After the passage of the “Boston Port Bill,” the “Royal Appointment Bill” and the “Capital Offense Bill,” a public meeting was held at the Watch House by a committee of concerned citizens.
The men on this committee wrote a message to the King. Walton's name was on the letter. On June 21, 1775, a call from Archibald Bulloch went out to all Savannahians to meet at the Liberty Pole in front of Tondee's Tavern.
The purpose: to form a Committee of Safety that would work towards the unification of Georgia with her sister colonies. Walton was one of those appointed to lead the committee.
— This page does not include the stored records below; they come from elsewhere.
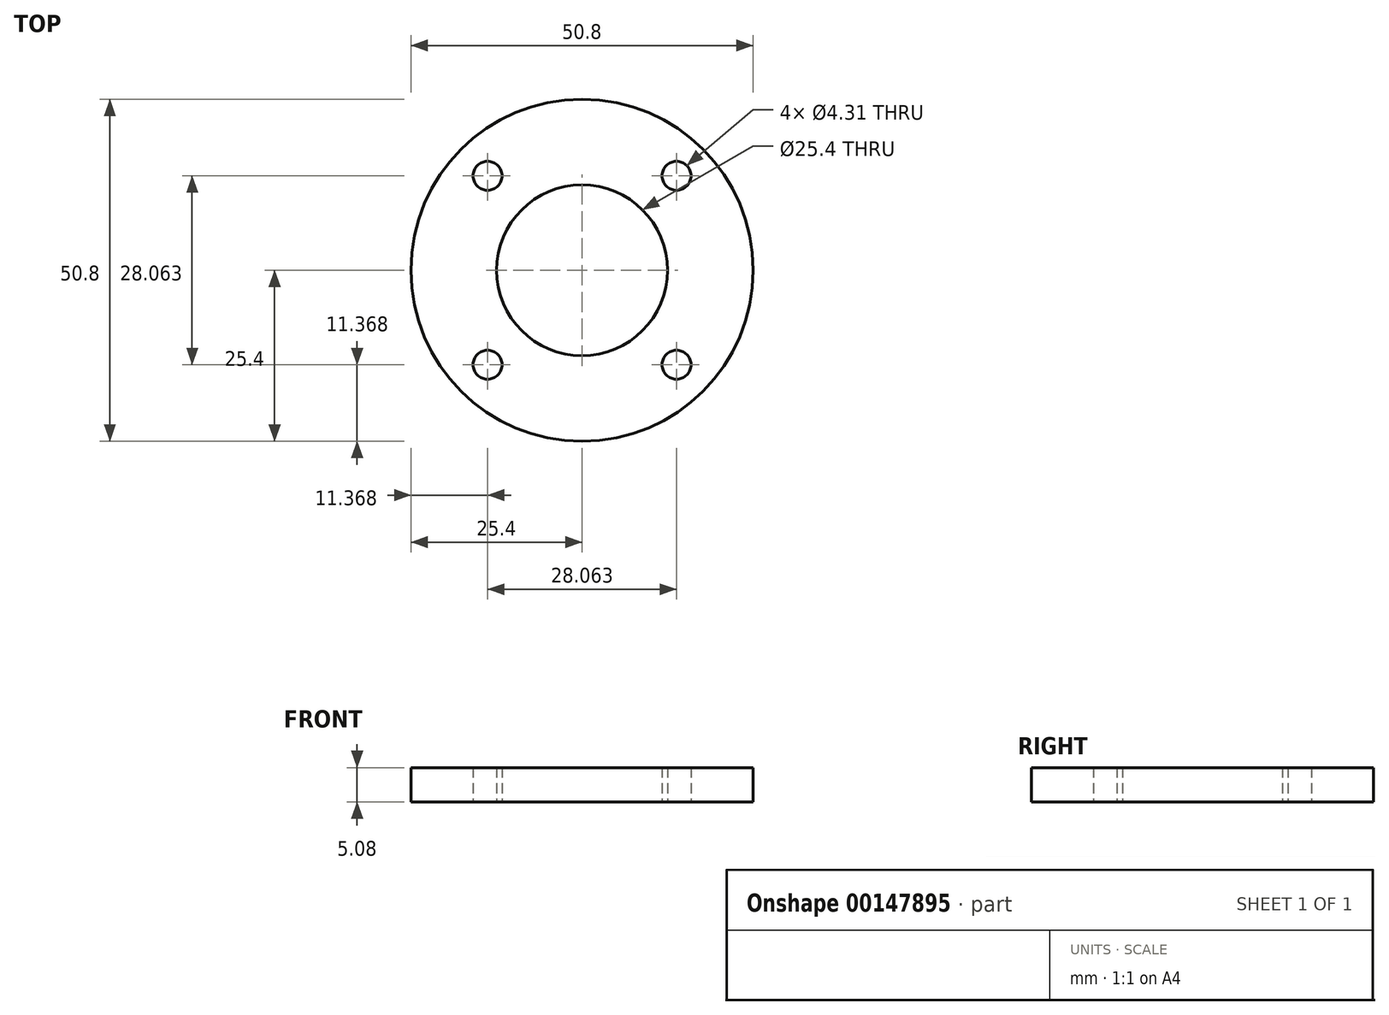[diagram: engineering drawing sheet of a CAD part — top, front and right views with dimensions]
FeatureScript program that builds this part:
annotation { "Feature Type Name" : "Feature", "Feature Type Description" : "" }
export const myFeature = defineFeature(function(context is Context, id is Id, definition is map)
    precondition{}
    {
        {
            var Q0;
            Q0=qCreatedBy(makeId("Top.planeOp"),FACE);
            var sketch = newSketch(context, id + "F0", { "sketchPlane" : qUnion([Q0])});
            skCircle(sketch, "E0", {"center": v(0, 0) * mm, "radius": 25.4 * mm});
            skCircle(sketch, "E1", {"center": v(0, 0) * mm, "radius": 14.29 * mm, "construction": true});
            skLineSegment(sketch, "E2.bottom", {"start": v(-14.03, -14.03) * mm, "end": v(14.03, -14.03) * mm, "construction": true});
            skLineSegment(sketch, "E2.top", {"start": v(-14.03, 14.03) * mm, "end": v(14.03, 14.03) * mm, "construction": true});
            skLineSegment(sketch, "E2.left", {"start": v(-14.03, -14.03) * mm, "end": v(-14.03, 14.03) * mm, "construction": true});
            skLineSegment(sketch, "E2.right", {"start": v(14.03, -14.03) * mm, "end": v(14.03, 14.03) * mm, "construction": true});
            skCircle(sketch, "E3", {"center": v(-14.03, -14.03) * mm, "radius": 5.56 * mm, "construction": true});
            skCircle(sketch, "E4", {"center": v(-14.03, -14.03) * mm, "radius": 2.15 * mm});
            skCircle(sketch, "E5", {"center": v(14.03, 14.03) * mm, "radius": 2.15 * mm});
            skCircle(sketch, "E6", {"center": v(14.03, -14.03) * mm, "radius": 2.15 * mm});
            skCircle(sketch, "E7", {"center": v(-14.03, 14.03) * mm, "radius": 2.15 * mm});
            skCircle(sketch, "E8", {"center": v(0, 0) * mm, "radius": 12.7 * mm});
            skSolve(sketch);
        }
        {
            var Q0;
            Q0=makeQuery(id+"F0.imprint","IMPRINT",FACE,{"disambiguationData":[TD([[makeQuery(id+"F0.imprint","IMPRINT",EDGE,{"derivedFrom":sQuery(id+"F0.wireOp",EDGE,"d7zeTPih-CRss-xDOh-gPdP-rmPCdwzH7cdN.left")}),1.0]])]});
            var Q1;
            Q1=makeQuery(id+"F0.imprint","IMPRINT",FACE,{"disambiguationData":[TD([[makeQuery(id+"F0.imprint","IMPRINT",EDGE,{"derivedFrom":sQuery(id+"F0.wireOp",EDGE,"E0")}),1.0]])]});
            extrude(context, id + "F1", {"entities" : qUnion([Q0, Q1]), "depth" : 5.08 * mm});
        }
    });
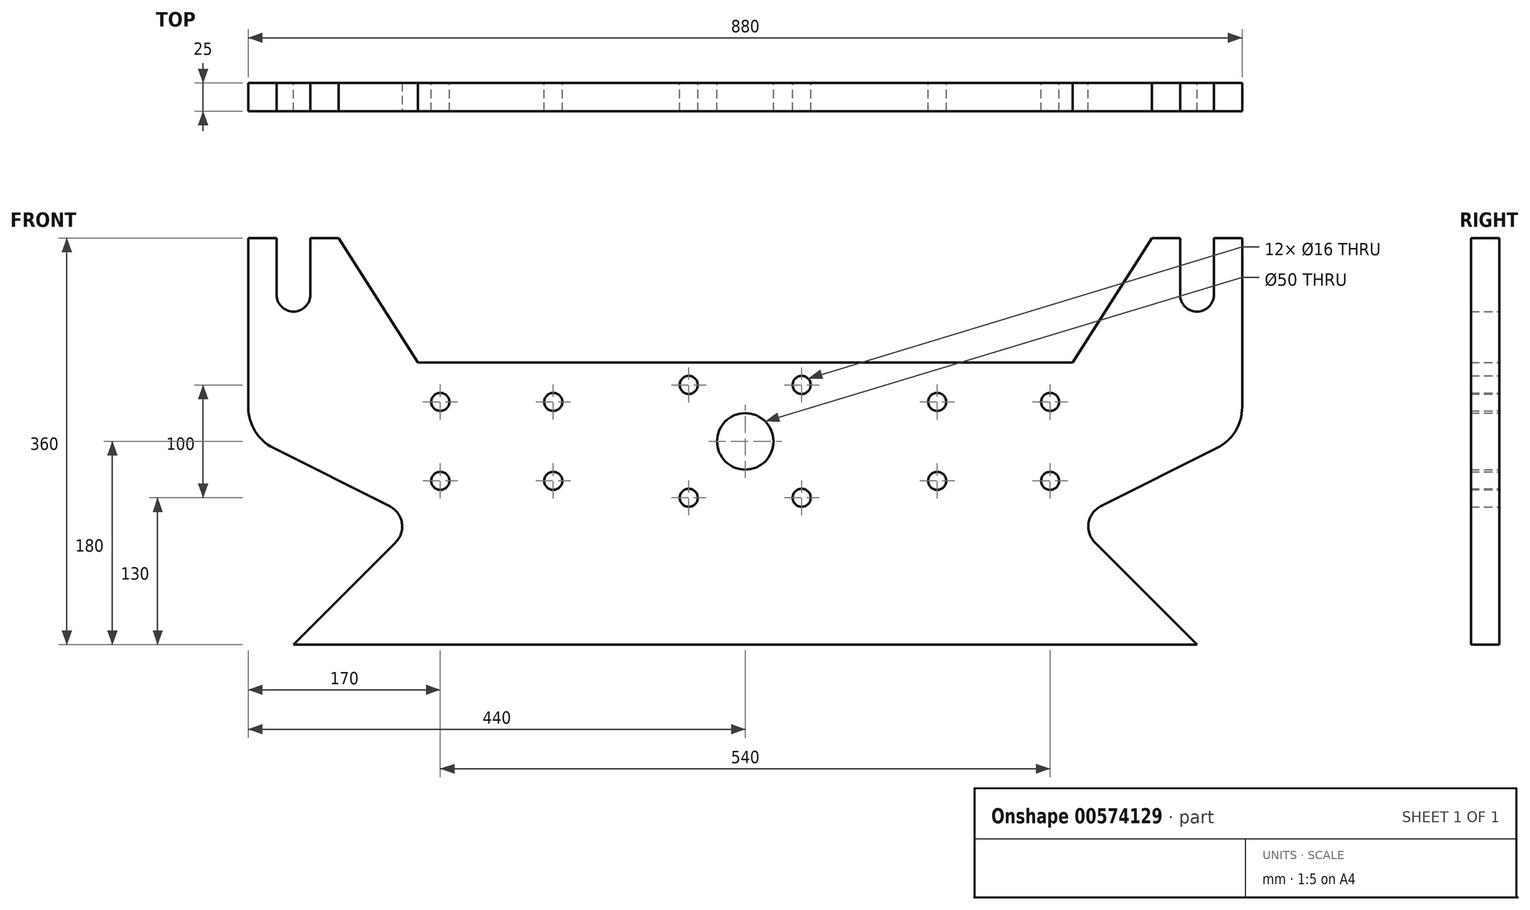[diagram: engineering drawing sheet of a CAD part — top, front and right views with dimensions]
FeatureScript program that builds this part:
annotation { "Feature Type Name" : "Feature", "Feature Type Description" : "" }
export const myFeature = defineFeature(function(context is Context, id is Id, definition is map)
    precondition{}
    {
        {
            var Q0;
            Q0=qCreatedBy(makeId("Front.planeOp"),FACE);
            var sketch = newSketch(context, id + "F0", { "sketchPlane" : qUnion([Q0])});
            skLineSegment(sketch, "E0", {"start": v(-290, 140) * mm, "end": v(290, 140) * mm});
            skLineSegment(sketch, "E1", {"start": v(290, 140) * mm, "end": v(290, 0) * mm});
            skLineSegment(sketch, "E2", {"start": v(290, 0) * mm, "end": v(400, -110) * mm});
            skLineSegment(sketch, "E3", {"start": v(400, -110) * mm, "end": v(-400, -110) * mm});
            skLineSegment(sketch, "E4", {"start": v(-400, -110) * mm, "end": v(-290, 0) * mm});
            skLineSegment(sketch, "E5", {"start": v(-290, 0) * mm, "end": v(-290, 140) * mm});
            skLineSegment(sketch, "E6", {"start": v(-290, 0) * mm, "end": v(290, 0) * mm});
            skLineSegment(sketch, "E7", {"start": v(-290, 105) * mm, "end": v(290, 105) * mm, "construction": true});
            skLineSegment(sketch, "E8", {"start": v(-290, 35) * mm, "end": v(290, 35) * mm, "construction": true});
            skCircle(sketch, "E9", {"center": v(-270, 105) * mm, "radius": 8 * mm});
            skCircle(sketch, "E10", {"center": v(-170, 105) * mm, "radius": 8 * mm});
            skCircle(sketch, "E11", {"center": v(-270, 35) * mm, "radius": 8 * mm});
            skCircle(sketch, "E12", {"center": v(-170, 35) * mm, "radius": 8 * mm});
            skCircle(sketch, "E13", {"center": v(270, 105) * mm, "radius": 8 * mm});
            skCircle(sketch, "E14", {"center": v(270, 35) * mm, "radius": 8 * mm});
            skCircle(sketch, "E15", {"center": v(170, 105) * mm, "radius": 8 * mm});
            skCircle(sketch, "E16", {"center": v(170, 35) * mm, "radius": 8 * mm});
            skCircle(sketch, "E17", {"center": v(0, 70) * mm, "radius": 25 * mm});
            skCircle(sketch, "E18", {"center": v(50, 120) * mm, "radius": 8 * mm});
            skCircle(sketch, "E19", {"center": v(-50, 120) * mm, "radius": 8 * mm});
            skCircle(sketch, "E20", {"center": v(-50, 20) * mm, "radius": 8 * mm});
            skCircle(sketch, "E21", {"center": v(50, 20) * mm, "radius": 8 * mm});
            skLineSegment(sketch, "E22", {"start": v(-533.23, 100) * mm, "end": v(572.06, 100) * mm, "construction": true});
            skArc(sketch, "E23", {"start": v(-440, 100) * mm, "mid": v(-434.04, 79) * mm, "end": v(-417.95, 64.25) * mm});
            skArc(sketch, "E24", {"start": v(417.95, 64.25) * mm, "mid": v(434.04, 79) * mm, "end": v(440, 100) * mm});
            skLineSegment(sketch, "E25", {"start": v(-290, 0) * mm, "end": v(-417.95, 64.25) * mm});
            skLineSegment(sketch, "E26", {"start": v(290, 0) * mm, "end": v(417.95, 64.25) * mm});
            skLineSegment(sketch, "E27", {"start": v(-440, 100) * mm, "end": v(-440, 250) * mm});
            skLineSegment(sketch, "E28", {"start": v(-290, 140) * mm, "end": v(-360, 250) * mm});
            skLineSegment(sketch, "E29", {"start": v(-440, 250) * mm, "end": v(-415, 250) * mm});
            skLineSegment(sketch, "E30", {"start": v(-415, 200) * mm, "end": v(-415, 250) * mm});
            skLineSegment(sketch, "E31", {"start": v(-385, 200) * mm, "end": v(-385, 250) * mm});
            skLineSegment(sketch, "E32", {"start": v(-533.23, 200) * mm, "end": v(-440, 200) * mm});
            skArc(sketch, "E33", {"start": v(-415, 200) * mm, "mid": v(-400, 185) * mm, "end": v(-385, 200) * mm});
            skLineSegment(sketch, "E34.trimOffspring", {"start": v(-385, 250) * mm, "end": v(-360, 250) * mm});
            skLineSegment(sketch, "E35.trimOffspring", {"start": v(-328.18, 200) * mm, "end": v(328.18, 200) * mm});
            skPoint(sketch, "E36.start.orphan", {"position": v(-533.23, 115) * mm});
            skLineSegment(sketch, "E37", {"start": v(440, 100) * mm, "end": v(440, 250) * mm});
            skLineSegment(sketch, "E38", {"start": v(360, 250) * mm, "end": v(290, 140) * mm});
            skLineSegment(sketch, "E39.trimOffspring", {"start": v(440, 200) * mm, "end": v(572.06, 200) * mm});
            skPoint(sketch, "E40.start.orphan", {"position": v(385, 250) * mm});
            skPoint(sketch, "E41.center.orphan", {"position": v(400, 200) * mm});
            skPoint(sketch, "E42.start.orphan", {"position": v(415, 250) * mm});
            skLineSegment(sketch, "E43", {"start": v(440, 250) * mm, "end": v(415, 250) * mm});
            skLineSegment(sketch, "E44", {"start": v(385, 250) * mm, "end": v(360, 250) * mm});
            skLineSegment(sketch, "E45", {"start": v(385, 250) * mm, "end": v(385, 200) * mm});
            skLineSegment(sketch, "E46", {"start": v(415, 200) * mm, "end": v(415, 250) * mm});
            skArc(sketch, "E47", {"start": v(385, 200) * mm, "mid": v(400, 185) * mm, "end": v(415, 200) * mm});
            skSolve(sketch);
        }
        {
            var Q0;
            Q0=makeQuery(id+"F0.imprint","IMPRINT",FACE,{"disambiguationData":[TD([[makeQuery(id+"F0.imprint","IMPRINT",EDGE,{"derivedFrom":sQuery(id+"F0.wireOp",EDGE,"E0")}),-1.0]])]});
            var Q1;
            Q1=makeQuery(id+"F0.imprint","IMPRINT",FACE,{"disambiguationData":[TD([[makeQuery(id+"F0.imprint","IMPRINT",EDGE,{"derivedFrom":sQuery(id+"F0.wireOp",EDGE,"E5")}),1.0]])]});
            var Q2;
            Q2=makeQuery(id+"F0.imprint","IMPRINT",FACE,{"disambiguationData":[TD([[makeQuery(id+"F0.imprint","IMPRINT",EDGE,{"derivedFrom":sQuery(id+"F0.wireOp",EDGE,"tXtaD7kT-JV7T-NhUJ-hU74-hw88XEuNJVRT")}),-1.0]])]});
            var Q3;
            Q3=makeQuery(id+"F0.imprint","IMPRINT",FACE,{"disambiguationData":[TD([[makeQuery(id+"F0.imprint","IMPRINT",EDGE,{"derivedFrom":sQuery(id+"F0.wireOp",EDGE,"E2")}),-1.0]])]});
            var Q4;
            Q4=makeQuery(id+"F0.imprint","IMPRINT",FACE,{"disambiguationData":[TD([[makeQuery(id+"F0.imprint","IMPRINT",EDGE,{"derivedFrom":sQuery(id+"F0.wireOp",EDGE,"E1")}),1.0]])]});
            var Q5;
            Q5=makeQuery(id+"F0.imprint","IMPRINT",FACE,{"disambiguationData":[TD([[makeQuery(id+"F0.imprint","IMPRINT",EDGE,{"derivedFrom":sQuery(id+"F0.wireOp",EDGE,"6735OMPZ-TfTd-i0L7-MPv8-s5K211O1Ho69")}),-1.0]])]});
            extrude(context, id + "F1", {"entities" : qUnion([Q0, Q1, Q2, Q3, Q4, Q5]), "depth" : 25 * mm, "offsetDistance" : 25 * mm});
        }
        {
            var Q0;
            Q0=makeQuery(id+"F1.opExtrude","SWEPT_EDGE",EDGE,{"disambiguationData":[OSD([sQuery(id+"F0.wireOp",EDGE,"E4"),sQuery(id+"F0.wireOp",EDGE,"E5"),sQuery(id+"F0.wireOp",EDGE,"E6"),sQuery(id+"F0.wireOp",EDGE,"E25")])]});
            var Q1;
            Q1=makeQuery(id+"F1.opExtrude","SWEPT_EDGE",EDGE,{"disambiguationData":[OSD([sQuery(id+"F0.wireOp",EDGE,"E1"),sQuery(id+"F0.wireOp",EDGE,"E2"),sQuery(id+"F0.wireOp",EDGE,"E6"),sQuery(id+"F0.wireOp",EDGE,"E26")])]});
            fillet(context, id + "F2", {"entities" : qUnion([Q0, Q1]), "radius" : 20 * mm, "tangentPropagation" : true, "allowEdgeOverflow" : false});
        }
    });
On July 4, 1775, the first Provincial Congress was held in Savannah. Here, Archibald Bulloch was elected President and George Walton was elected the secretary.
Walton was then named to both the “Committee of Intelligence” and the “Committee For The Articles of Association.” The Association was loyalty document that every citizen would be called upon to sign.
Walton was then selected as a delegate to the upcoming Continental Congress, where he signed the Declaration of Independence. He remained a member of this august body until 1781.
However, from November 1779 until January 1780, when Georgia actually had two governors serving simultaneously, Walton served as governor for the Revolutionary (or Republican) government in Georgia.
During the British assault on Savannah, 'Colonel' Walton led the troops of the First Battalion of the First Regiment of Foot Militia guarding the road to the Great Ogeechee Ferry.
During the attempt to hold off the British, Walton received a musket-ball which broke his thigh, leaving him with a limp for the rest of his life.
His British captors, who saw Walton as a prime bargaining tool, ensured that he received the best medical care. After he recovered, Walton was actually allowed some personal freedoms, moving around town freely.
The British demanded a brigadier general in exchange for Walton, but ended up exchanging him for a captain of the British Navy.
After the war, Walton was appointed the chief justice of Georgia. His job: ride through all eight counties in the state and supervise all of the associate justices serving in the county seats.
When President George Washington came to August in 1791, it was Walton who gave the 'Address of Welcome.' After serving as a United States senator, he settled into retirement at his plantation farm “Meadow Garden” near Augusta, where he died in 1806.